- [TASK DIRECTIONS] Take the records below and retype them line by line, from the first line through the one containing "351 599 14.83"; stop there.

[Stored data entries]
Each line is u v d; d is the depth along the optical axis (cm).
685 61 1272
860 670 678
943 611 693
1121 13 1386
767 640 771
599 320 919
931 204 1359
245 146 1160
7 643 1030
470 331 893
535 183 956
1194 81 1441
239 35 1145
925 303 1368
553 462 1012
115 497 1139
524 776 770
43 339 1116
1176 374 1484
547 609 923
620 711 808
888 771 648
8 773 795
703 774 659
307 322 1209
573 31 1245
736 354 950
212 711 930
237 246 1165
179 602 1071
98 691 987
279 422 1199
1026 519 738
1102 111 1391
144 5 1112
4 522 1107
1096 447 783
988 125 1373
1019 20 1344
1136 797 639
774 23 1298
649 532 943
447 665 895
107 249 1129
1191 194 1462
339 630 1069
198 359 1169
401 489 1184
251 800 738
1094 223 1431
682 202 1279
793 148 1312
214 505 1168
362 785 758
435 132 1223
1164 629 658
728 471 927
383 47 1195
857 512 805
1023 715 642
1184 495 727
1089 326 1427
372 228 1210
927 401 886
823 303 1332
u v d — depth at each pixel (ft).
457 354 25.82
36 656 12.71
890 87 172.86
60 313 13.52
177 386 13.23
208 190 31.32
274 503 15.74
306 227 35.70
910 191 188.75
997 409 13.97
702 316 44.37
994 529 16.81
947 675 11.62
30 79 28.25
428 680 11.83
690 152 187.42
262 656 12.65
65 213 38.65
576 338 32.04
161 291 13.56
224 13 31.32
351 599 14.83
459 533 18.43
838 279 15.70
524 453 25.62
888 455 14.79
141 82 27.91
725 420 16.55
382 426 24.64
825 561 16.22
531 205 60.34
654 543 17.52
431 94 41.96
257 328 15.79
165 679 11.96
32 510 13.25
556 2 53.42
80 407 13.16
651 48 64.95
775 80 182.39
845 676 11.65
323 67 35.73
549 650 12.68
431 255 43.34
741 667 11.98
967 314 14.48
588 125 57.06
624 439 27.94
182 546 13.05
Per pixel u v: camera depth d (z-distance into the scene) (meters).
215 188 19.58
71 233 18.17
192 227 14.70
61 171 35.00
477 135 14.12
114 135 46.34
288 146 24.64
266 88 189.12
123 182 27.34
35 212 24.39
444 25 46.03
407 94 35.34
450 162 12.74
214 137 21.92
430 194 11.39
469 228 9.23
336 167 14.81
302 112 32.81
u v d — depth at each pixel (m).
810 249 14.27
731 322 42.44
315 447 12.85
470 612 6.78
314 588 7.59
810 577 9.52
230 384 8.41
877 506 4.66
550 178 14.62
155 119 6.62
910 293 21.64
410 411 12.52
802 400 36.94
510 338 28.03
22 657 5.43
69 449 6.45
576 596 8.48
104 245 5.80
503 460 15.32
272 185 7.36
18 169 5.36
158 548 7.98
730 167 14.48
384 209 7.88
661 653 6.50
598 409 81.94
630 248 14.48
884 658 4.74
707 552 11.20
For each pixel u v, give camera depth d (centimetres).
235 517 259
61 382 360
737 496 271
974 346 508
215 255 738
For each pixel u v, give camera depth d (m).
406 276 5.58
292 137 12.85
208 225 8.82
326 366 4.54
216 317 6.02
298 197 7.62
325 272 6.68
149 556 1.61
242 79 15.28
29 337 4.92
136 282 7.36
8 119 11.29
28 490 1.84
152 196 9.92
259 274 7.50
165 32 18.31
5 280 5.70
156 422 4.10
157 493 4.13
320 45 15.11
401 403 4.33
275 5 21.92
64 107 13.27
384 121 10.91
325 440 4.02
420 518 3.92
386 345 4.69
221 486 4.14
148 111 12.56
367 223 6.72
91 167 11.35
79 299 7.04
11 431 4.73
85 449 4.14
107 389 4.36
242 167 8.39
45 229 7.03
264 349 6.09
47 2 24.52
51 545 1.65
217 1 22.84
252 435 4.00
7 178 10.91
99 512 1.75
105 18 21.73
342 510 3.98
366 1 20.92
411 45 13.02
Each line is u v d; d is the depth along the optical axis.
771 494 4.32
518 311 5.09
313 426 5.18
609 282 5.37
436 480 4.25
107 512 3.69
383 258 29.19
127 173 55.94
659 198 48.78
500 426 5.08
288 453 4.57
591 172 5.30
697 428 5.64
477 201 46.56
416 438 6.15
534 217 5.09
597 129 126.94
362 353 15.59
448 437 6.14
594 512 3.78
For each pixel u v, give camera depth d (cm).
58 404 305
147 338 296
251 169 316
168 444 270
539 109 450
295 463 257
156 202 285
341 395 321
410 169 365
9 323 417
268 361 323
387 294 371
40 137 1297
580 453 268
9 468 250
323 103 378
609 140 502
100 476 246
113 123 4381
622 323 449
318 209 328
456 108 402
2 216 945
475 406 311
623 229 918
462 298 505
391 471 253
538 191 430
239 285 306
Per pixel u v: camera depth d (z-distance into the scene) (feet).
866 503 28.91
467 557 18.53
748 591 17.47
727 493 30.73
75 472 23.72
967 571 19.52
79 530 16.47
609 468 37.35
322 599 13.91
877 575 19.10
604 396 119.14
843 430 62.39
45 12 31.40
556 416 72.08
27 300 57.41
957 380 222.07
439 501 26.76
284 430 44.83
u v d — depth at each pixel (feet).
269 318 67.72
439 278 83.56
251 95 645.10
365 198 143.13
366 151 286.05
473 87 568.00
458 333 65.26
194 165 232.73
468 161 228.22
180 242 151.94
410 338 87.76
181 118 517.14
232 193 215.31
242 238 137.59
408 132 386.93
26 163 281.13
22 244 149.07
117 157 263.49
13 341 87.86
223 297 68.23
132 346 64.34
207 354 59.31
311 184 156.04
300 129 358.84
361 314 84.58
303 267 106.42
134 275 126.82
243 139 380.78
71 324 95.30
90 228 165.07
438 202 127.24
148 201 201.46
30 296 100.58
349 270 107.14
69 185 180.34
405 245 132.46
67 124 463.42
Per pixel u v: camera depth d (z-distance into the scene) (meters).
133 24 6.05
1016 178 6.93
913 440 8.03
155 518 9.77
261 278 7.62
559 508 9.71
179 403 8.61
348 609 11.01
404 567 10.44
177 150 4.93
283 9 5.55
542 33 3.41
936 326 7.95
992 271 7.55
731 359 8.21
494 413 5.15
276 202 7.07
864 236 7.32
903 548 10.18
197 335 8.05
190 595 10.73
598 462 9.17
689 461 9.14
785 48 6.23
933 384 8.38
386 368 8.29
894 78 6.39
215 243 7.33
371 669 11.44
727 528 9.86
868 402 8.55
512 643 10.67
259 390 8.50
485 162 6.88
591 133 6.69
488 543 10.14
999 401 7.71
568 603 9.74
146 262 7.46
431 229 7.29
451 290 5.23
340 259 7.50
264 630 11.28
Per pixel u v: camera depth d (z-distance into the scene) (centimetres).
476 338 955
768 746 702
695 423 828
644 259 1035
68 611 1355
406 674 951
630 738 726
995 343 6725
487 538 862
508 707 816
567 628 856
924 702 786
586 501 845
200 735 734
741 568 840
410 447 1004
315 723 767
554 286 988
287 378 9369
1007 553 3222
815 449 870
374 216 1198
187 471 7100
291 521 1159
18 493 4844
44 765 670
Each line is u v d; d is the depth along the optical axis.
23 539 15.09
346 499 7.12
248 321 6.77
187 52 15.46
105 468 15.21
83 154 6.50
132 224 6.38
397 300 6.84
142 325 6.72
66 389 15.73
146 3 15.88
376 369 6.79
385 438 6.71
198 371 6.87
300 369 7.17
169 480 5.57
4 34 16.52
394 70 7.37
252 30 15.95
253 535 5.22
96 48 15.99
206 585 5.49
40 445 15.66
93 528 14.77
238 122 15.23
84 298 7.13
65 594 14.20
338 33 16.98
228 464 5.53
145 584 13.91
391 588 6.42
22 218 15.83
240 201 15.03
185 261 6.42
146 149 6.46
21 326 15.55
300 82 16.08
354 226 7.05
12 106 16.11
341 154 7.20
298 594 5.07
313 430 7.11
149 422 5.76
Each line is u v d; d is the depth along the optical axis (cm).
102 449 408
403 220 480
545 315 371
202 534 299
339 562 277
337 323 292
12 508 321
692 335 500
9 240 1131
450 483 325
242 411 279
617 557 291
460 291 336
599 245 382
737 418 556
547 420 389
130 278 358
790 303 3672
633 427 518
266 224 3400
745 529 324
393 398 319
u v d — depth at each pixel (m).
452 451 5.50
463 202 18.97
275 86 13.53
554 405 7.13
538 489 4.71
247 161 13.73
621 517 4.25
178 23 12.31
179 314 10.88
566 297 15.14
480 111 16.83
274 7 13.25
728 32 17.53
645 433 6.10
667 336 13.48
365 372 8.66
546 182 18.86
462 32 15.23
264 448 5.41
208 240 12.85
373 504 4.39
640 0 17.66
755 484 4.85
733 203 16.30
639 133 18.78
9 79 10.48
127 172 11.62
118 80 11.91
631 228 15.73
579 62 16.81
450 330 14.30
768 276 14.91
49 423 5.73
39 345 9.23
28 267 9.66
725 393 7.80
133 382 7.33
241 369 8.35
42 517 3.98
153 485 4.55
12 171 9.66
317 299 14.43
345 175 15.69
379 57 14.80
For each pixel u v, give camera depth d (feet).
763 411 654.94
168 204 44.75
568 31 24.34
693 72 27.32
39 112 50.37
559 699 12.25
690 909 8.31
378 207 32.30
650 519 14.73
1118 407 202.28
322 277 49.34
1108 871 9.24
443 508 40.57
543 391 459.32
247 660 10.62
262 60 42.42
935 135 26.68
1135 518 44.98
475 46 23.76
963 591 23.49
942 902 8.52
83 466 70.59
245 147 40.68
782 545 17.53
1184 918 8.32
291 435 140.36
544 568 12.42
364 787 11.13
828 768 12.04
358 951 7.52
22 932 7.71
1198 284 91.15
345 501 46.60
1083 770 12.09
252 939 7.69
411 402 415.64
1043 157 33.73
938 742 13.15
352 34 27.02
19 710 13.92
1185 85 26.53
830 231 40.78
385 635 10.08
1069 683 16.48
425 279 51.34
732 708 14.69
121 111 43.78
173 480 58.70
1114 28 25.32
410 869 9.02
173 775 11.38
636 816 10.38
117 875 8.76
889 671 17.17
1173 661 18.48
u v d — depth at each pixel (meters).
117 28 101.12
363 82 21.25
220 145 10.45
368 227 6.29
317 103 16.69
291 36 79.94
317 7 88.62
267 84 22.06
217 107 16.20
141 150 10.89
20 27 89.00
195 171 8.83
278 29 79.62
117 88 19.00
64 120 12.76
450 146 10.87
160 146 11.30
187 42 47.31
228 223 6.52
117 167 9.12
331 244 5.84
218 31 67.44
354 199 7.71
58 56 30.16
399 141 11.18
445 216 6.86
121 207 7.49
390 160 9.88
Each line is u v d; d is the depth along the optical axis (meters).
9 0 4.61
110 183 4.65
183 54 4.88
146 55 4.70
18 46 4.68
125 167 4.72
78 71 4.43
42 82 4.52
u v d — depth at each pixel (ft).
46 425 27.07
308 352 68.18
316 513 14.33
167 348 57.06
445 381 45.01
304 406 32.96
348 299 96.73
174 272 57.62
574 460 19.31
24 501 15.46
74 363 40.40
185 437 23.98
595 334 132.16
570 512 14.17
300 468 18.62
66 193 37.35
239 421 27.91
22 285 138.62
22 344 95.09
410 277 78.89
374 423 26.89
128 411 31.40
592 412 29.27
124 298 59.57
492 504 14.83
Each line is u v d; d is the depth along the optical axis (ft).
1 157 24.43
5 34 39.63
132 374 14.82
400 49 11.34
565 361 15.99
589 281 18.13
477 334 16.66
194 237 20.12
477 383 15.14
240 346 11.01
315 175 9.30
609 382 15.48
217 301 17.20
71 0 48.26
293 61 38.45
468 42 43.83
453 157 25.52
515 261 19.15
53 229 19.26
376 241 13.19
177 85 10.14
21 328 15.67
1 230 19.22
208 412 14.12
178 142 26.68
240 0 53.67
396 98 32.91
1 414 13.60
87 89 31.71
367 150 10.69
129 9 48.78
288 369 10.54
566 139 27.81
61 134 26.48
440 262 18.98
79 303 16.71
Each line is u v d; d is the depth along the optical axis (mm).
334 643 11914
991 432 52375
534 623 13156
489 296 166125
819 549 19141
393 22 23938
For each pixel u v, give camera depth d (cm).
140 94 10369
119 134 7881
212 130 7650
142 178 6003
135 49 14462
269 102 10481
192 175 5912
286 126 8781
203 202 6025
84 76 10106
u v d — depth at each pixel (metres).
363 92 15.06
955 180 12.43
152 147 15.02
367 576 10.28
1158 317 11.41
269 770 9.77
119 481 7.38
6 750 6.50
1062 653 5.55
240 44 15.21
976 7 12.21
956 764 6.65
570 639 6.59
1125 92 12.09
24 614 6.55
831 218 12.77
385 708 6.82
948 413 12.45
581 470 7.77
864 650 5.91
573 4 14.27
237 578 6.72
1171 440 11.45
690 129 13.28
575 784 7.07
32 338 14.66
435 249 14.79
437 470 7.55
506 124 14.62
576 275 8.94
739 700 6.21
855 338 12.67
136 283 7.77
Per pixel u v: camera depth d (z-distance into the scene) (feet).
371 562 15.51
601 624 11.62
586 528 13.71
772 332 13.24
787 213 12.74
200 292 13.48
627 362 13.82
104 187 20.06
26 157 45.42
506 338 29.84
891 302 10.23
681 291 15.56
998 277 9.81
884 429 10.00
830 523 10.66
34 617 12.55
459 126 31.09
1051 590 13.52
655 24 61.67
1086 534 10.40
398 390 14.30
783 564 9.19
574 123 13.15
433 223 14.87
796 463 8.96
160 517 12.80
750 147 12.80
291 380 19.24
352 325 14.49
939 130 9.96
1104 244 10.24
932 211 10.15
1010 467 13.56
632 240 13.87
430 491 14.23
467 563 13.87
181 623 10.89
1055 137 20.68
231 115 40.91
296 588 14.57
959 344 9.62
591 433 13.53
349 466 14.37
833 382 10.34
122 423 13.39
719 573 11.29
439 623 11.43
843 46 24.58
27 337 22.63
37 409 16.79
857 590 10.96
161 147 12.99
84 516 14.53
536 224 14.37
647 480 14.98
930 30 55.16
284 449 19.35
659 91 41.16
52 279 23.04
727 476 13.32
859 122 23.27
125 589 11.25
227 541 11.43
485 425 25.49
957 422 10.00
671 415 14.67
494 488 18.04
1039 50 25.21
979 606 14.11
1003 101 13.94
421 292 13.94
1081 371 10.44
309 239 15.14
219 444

- [WORKED SOLUTION]
Each line is u v d; d is the depth along the optical axis (cm).
685 61 1272
860 670 678
943 611 693
1121 13 1386
767 640 771
599 320 919
931 204 1359
245 146 1160
7 643 1030
470 331 893
535 183 956
1194 81 1441
239 35 1145
925 303 1368
553 462 1012
115 497 1139
524 776 770
43 339 1116
1176 374 1484
547 609 923
620 711 808
888 771 648
8 773 795
703 774 659
307 322 1209
573 31 1245
736 354 950
212 711 930
237 246 1165
179 602 1071
98 691 987
279 422 1199
1026 519 738
1102 111 1391
144 5 1112
4 522 1107
1096 447 783
988 125 1373
1019 20 1344
1136 797 639
774 23 1298
649 532 943
447 665 895
107 249 1129
1191 194 1462
339 630 1069
198 359 1169
401 489 1184
251 800 738
1094 223 1431
682 202 1279
793 148 1312
214 505 1168
362 785 758
435 132 1223
1164 629 658
728 471 927
383 47 1195
857 512 805
1023 715 642
1184 495 727
1089 326 1427
372 228 1210
927 401 886
823 303 1332
u v d — depth at each pixel (ft).
457 354 25.82
36 656 12.71
890 87 172.86
60 313 13.52
177 386 13.23
208 190 31.32
274 503 15.74
306 227 35.70
910 191 188.75
997 409 13.97
702 316 44.37
994 529 16.81
947 675 11.62
30 79 28.25
428 680 11.83
690 152 187.42
262 656 12.65
65 213 38.65
576 338 32.04
161 291 13.56
224 13 31.32
351 599 14.83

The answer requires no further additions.